Each one of these books, carefully chosen from my beloved book shelf, tells a transformative story about being trapped in a pretty awful situation that, with perseverance and strength, is overcome. I think my subconscious might be trying to tell me something about my own feelings towards the current lockdown but oh well… they are well worth reading! It is more understandable than ever to be feeling out of sorts in this very odd time and it is vital to find some light at the end of the tunnel. These books all tell amazing stories of resilience and courage in evocative, heart-wrenching and often darkly funny ways. I urge you to pick one up ASAP.  

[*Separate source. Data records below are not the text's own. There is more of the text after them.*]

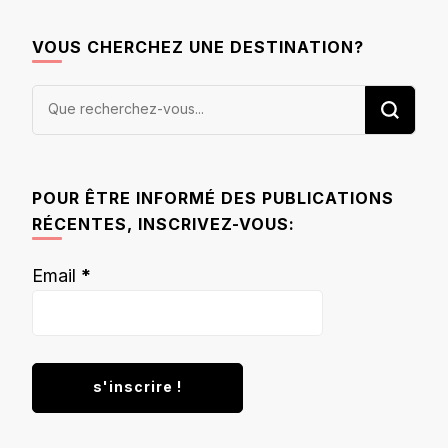
VOUS CHERCHEZ UNE DESTINATION?
Vous
recherchiez
quelque
chose ?
POUR ÊTRE INFORMÉ DES PUBLICATIONS
RÉCENTES, INSCRIVEZ-VOUS:
Email
*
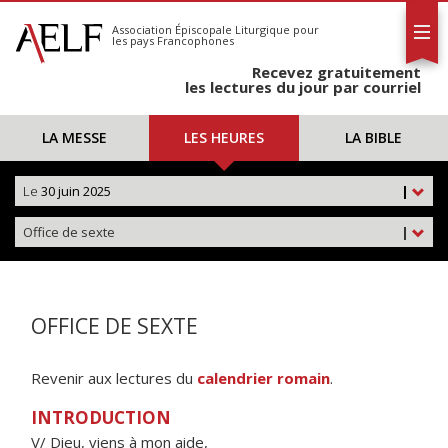
L'AELF
S'abonner
Association Épiscopale Liturgique
pour
les pays Francophones
Calendrier
Recevez gratuitement
Contact
les lectures du jour par courriel
LA MESSE
LES HEURES
LA BIBLE
Le
30 juin 2025
|
Office de sexte
|
OFFICE DE SEXTE
Revenir aux lectures du
calendrier romain
.
INTRODUCTION
V/ Dieu, viens à mon aide,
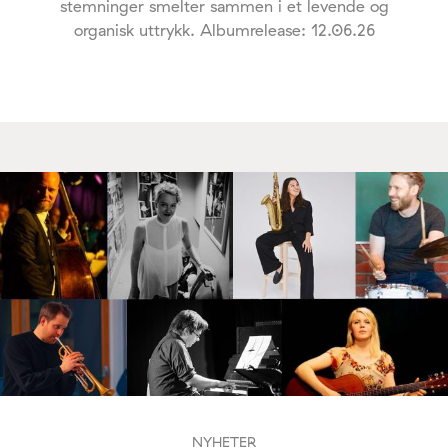
stemninger smelter sammen i et levende og
organisk uttrykk. Albumrelease: 12.06.26
NYHETER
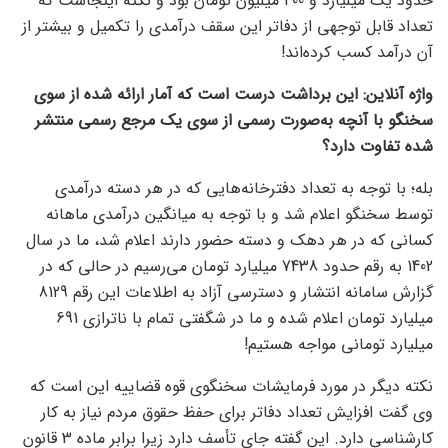
حدود یک میلیارد و 400 میلیون تومان بود و نکته اینجاست که
تعداد قابل توجهی از دفاتر این سقف درآمدی را تکمیل و بیشتر از
آن درآمد کسب کرده‌اند!
واژه آنلاین: این برداشت درست است که آمار ارائه شده از سوی
سخنگو با آنچه به‌صورت رسمی از سوی یک مرجع رسمی منتشر
شده تفاوت دارد؟
بله؛ با توجه به تعداد دفترخانه‌هایی که در هر دسته درآمدی
توسط سخنگو اعلام شد و با توجه به میانگین درآمدی ماهانه
کسانی که در هر دهک و دسته حضور دارند اعلام شد، ما در سال
1402 به رقم حدود 7438 میلیارد تومان می‌رسیم در حالی که در
گزارش سامانه انتشار و دسترسی آزاد به اطلاعات این رقم 8129
میلیارد تومان اعلام شده و ما در شگفتی تمام با ناترازی 691
میلیارد تومانی مواجه هستیم!
نکته دیگر در مورد فرمایشات سخنگوی قوه قضاییه این است که
وی گفت افزایش تعداد دفاتر برای حفظ حقوق مردم نیاز به کار
کارشناسی دارد. این گفته جای تأسف دارد زیرا برابر ماده 3 قانون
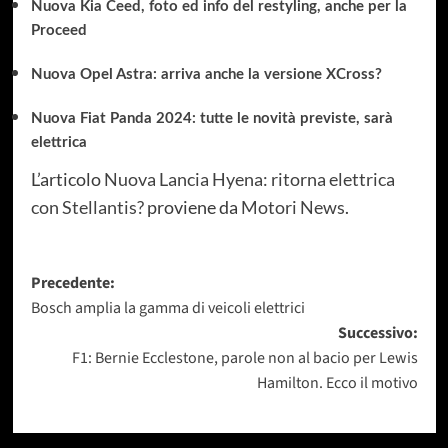
Nuova Kia Ceed, foto ed info del restyling, anche per la
Proceed
Nuova Opel Astra: arriva anche la versione XCross?
Nuova Fiat Panda 2024: tutte le novità previste, sarà
elettrica
L’articolo
Nuova Lancia Hyena: ritorna elettrica
con Stellantis?
proviene da
Motori News
.
Navigazione
Precedente:
Bosch amplia la gamma di veicoli elettrici
articolo
Successivo:
F1: Bernie Ecclestone, parole non al bacio per Lewis
Hamilton. Ecco il motivo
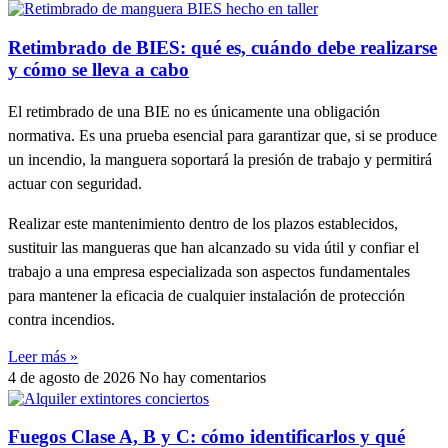
Retimbrado de BIES: qué es, cuándo debe realizarse
y cómo se lleva a cabo
El retimbrado de una BIE no es únicamente una obligación
normativa. Es una prueba esencial para garantizar que, si se produce
un incendio, la manguera soportará la presión de trabajo y permitirá
actuar con seguridad.
Realizar este mantenimiento dentro de los plazos establecidos,
sustituir las mangueras que han alcanzado su vida útil y confiar el
trabajo a una empresa especializada son aspectos fundamentales
para mantener la eficacia de cualquier instalación de protección
contra incendios.
Leer más »
4 de agosto de 2026
No hay comentarios
Fuegos Clase A, B y C: cómo identificarlos y qué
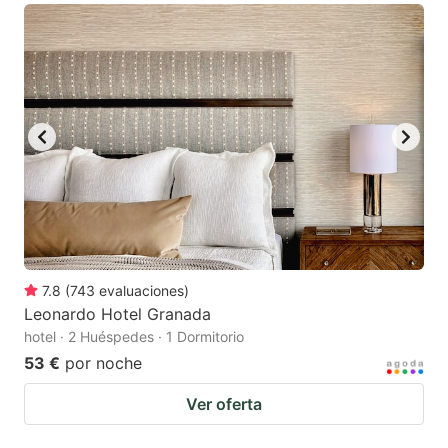
7.8
(
743
evaluaciones
)
Leonardo Hotel Granada
hotel · 2 Huéspedes · 1 Dormitorio
53 €
por noche
Ver oferta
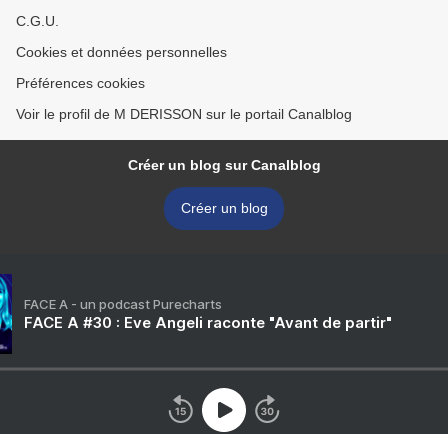
C.G.U.
Cookies et données personnelles
Préférences cookies
Voir le profil de M DERISSON sur le portail Canalblog
Créer un blog sur Canalblog
Créer un blog
FACE A - un podcast Purecharts
FACE A #30 : Eve Angeli raconte "Avant de partir"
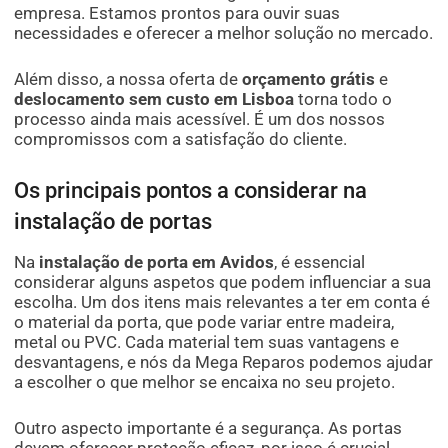
empresa. Estamos prontos para ouvir suas
necessidades e oferecer a melhor solução no mercado.
Além disso, a nossa oferta de
orçamento grátis
e
deslocamento sem custo em Lisboa
torna todo o
processo ainda mais acessível. É um dos nossos
compromissos com a satisfação do cliente.
Os principais pontos a considerar na
instalação de portas
Na
instalação de porta em Avidos
, é essencial
considerar alguns aspetos que podem influenciar a sua
escolha. Um dos itens mais relevantes a ter em conta é
o material da porta, que pode variar entre madeira,
metal ou PVC. Cada material tem suas vantagens e
desvantagens, e nós da Mega Reparos podemos ajudar
a escolher o que melhor se encaixa no seu projeto.
Outro aspecto importante é a segurança. As portas
devem oferecer proteção eficaz, por isso é crucial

1. A Bit of A Stretch – Chris Atkins

Before you think this is a guide to mastering your yogic downward-dog in quarantine I ask you to pause. Inhale. Exhale. And now realise that this book’s title actually refers to the tiny cell that Atkins occupied during his sentence at Her Majesty’s Prison Wandsworth. Having been caught up in an illegal scheme to fund his documentary making he finds himself saying goodbye to the outside world and his beloved son to serve his time. A fascinating and witty read for those who want to know more about day to day life in prison without having to break the law themselves.  

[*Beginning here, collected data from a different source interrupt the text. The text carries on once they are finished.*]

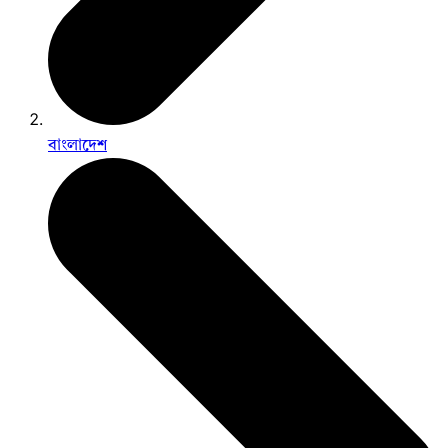
বাংলাদেশ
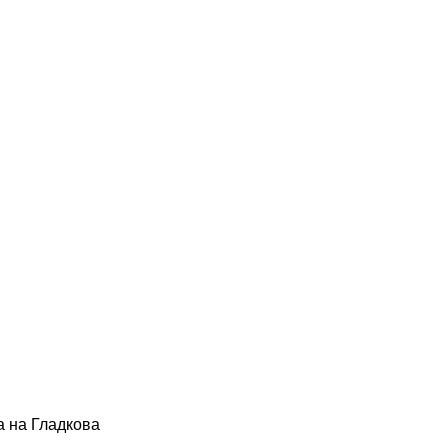
а на Гладкова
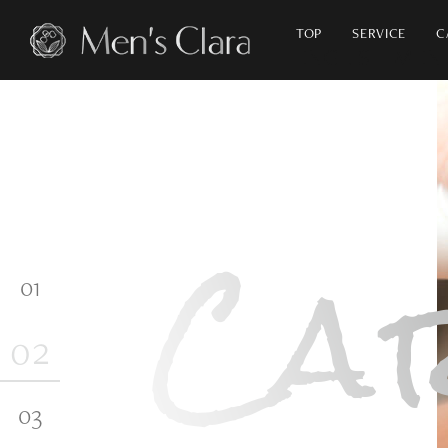
TOP
SERVICE
C
ナチュラル
アンチエイジング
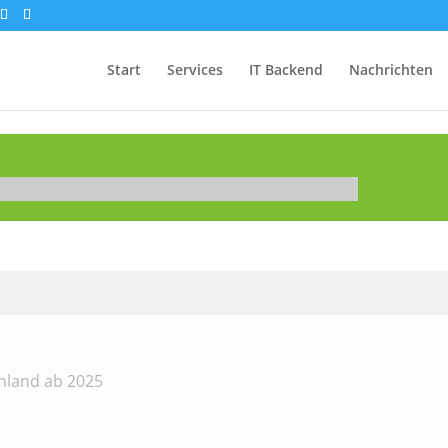
Start
Services
IT Backend
Nachrichten
chland ab 2025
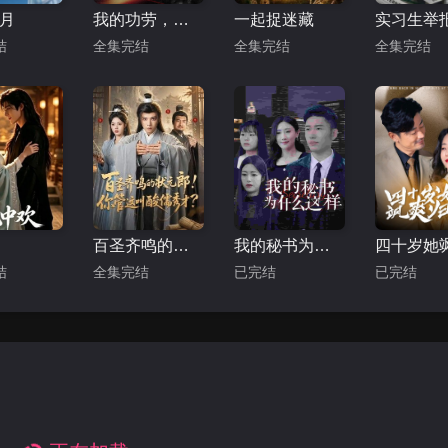
月
我的功劳，你夺不走
一起捉迷藏
结
全集完结
全集完结
全集完结
百圣齐鸣的状元郎！你管这叫酸儒秀才？
我的秘书为什么这样
结
全集完结
已完结
已完结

2. Unicorn: The Memoir of a Muslim Drag Queen – Amrou Al Kadhi

Prepare to laugh, cry, audibly gasp and then hold your breath. This book does it all. Al Kadhi was brought up in an Iraqi-British Muslim household where their difference wasn’t exactly welcomed. Educated at Eton College then at Cambridge University we see the power and importance of finding your people and the necessity of kindness. They found their non gender binary identity and created their drag act, Glamrou at Cambridge but this did not end the impacts of previous traumas. Written with sincerity and clarity this book takes you on a journey of how two seemingly contradictory worlds can actually be  reconciled if we only learn to listen and accommodate a little more.

3. My Name is Why – Lemn Sissay

A deeply moving account of Sissay’s experience of the UK’s care system exposing a broken and unjust administration in which he was forcibly removed from his birth mother. This book’s beautifully written prose, interspersed with poetry, rethinks the meaning of home and family and will leave you angry and sad at the injustice of what happened. Sometimes difficult to read but the current of hope that underpins his writing makes it well worth a read.

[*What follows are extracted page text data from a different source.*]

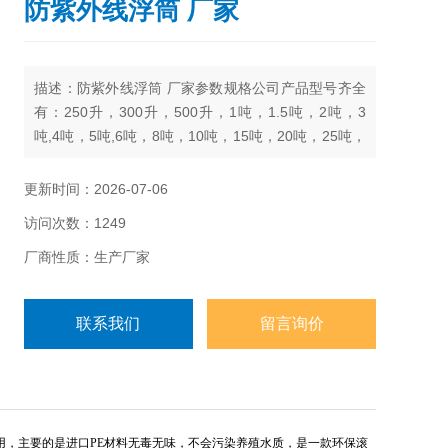
防紫外线浮筒 厂家
描述：防紫外线浮筒 厂家参数规格公司产品型号齐全
有：250升，300升，500升，1吨，1.5吨，2吨，3
吨,4吨，5吨,6吨，8吨，10吨，15吨，20吨，25吨，
30吨，40吨，50吨
更新时间：2026-07-06
访问次数：1249
厂商性质：生产厂家
联系我们
留言询价
用，主要的是进口PE材料无毒无味，不会污染养殖水质，是一款环保滚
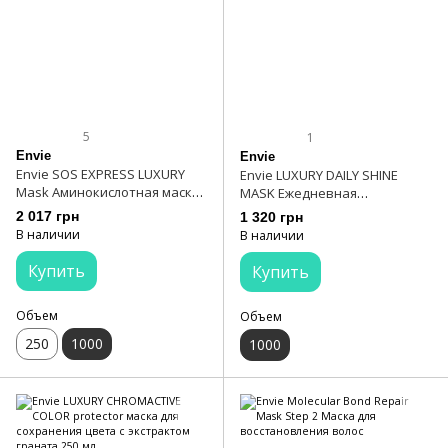
5
1
Envie
Envie
Envie SOS EXPRESS LUXURY
Envie LUXURY DAILY SHINE
Mask Аминокислотная маска
MASK Ежедневная
1000 мл
питательная маска 1000 мл
2 017 грн
1 320 грн
В наличии
В наличии
Купить
Купить
Объем
Объем
250
1000
1000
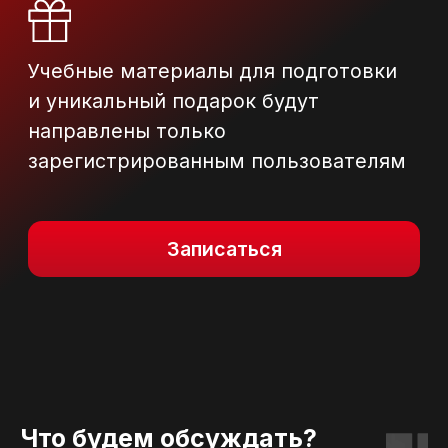
Записаться
Что будем обсуждать?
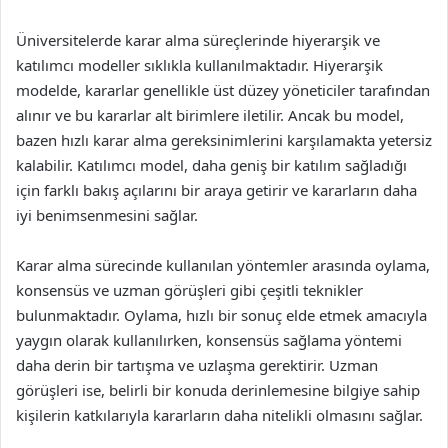
Üniversitelerde karar alma süreçlerinde hiyerarşik ve
katılımcı modeller sıklıkla kullanılmaktadır. Hiyerarşik
modelde, kararlar genellikle üst düzey yöneticiler tarafından
alınır ve bu kararlar alt birimlere iletilir. Ancak bu model,
bazen hızlı karar alma gereksinimlerini karşılamakta yetersiz
kalabilir. Katılımcı model, daha geniş bir katılım sağladığı
için farklı bakış açılarını bir araya getirir ve kararların daha
iyi benimsenmesini sağlar.
Karar alma sürecinde kullanılan yöntemler arasında oylama,
konsensüs ve uzman görüşleri gibi çeşitli teknikler
bulunmaktadır. Oylama, hızlı bir sonuç elde etmek amacıyla
yaygın olarak kullanılırken, konsensüs sağlama yöntemi
daha derin bir tartışma ve uzlaşma gerektirir. Uzman
görüşleri ise, belirli bir konuda derinlemesine bilgiye sahip
kişilerin katkılarıyla kararların daha nitelikli olmasını sağlar.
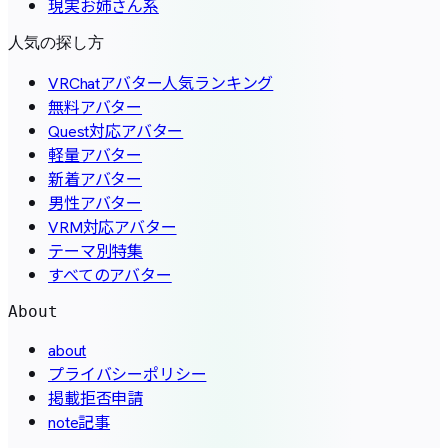
現実お姉さん系
人気の探し方
VRChatアバター人気ランキング
無料アバター
Quest対応アバター
軽量アバター
新着アバター
男性アバター
VRM対応アバター
テーマ別特集
すべてのアバター
About
about
プライバシーポリシー
掲載拒否申請
note記事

4. Unfollow: A Journey From Hatred to Hope – Megan Phelps-Roper

The Westboro Baptists gained instant fame in Louis Theroux’s 2007 Documentary ‘The Most Hated Family In America’ in which Phelps-Roper was a central subject. A church who’s views on homosexuality and anti-semitism were indoctrinated into its members seemed stuck in the past. Written after she left the Westboro Baptists in 2012, we are given an extraordinary account of what it really means to leave everything and everyone you have ever known in order to seek your own truth. The courage needed to follow your  convictions and start a new life is one to be marvelled at here.

5. How to Murder Your Life – Cat Marnell

Well this one was a roller-coaster. Marnell takes you on a tour of her life starting at 26 years old when she was associate beauty editor at a top magazine. Unfortunately she was also – in her words – “a weepy, wobbly, wildly hallucination-prone insomniac; a tweaky self-mutilator; a slutty and self-loathing downtown party girl; and – perhaps most of all – a lonely weirdo.” Her deeply honest account on the impact of drug addiction on her own life and those around her makes for a gripping read. Sharply written and extremely entertaining.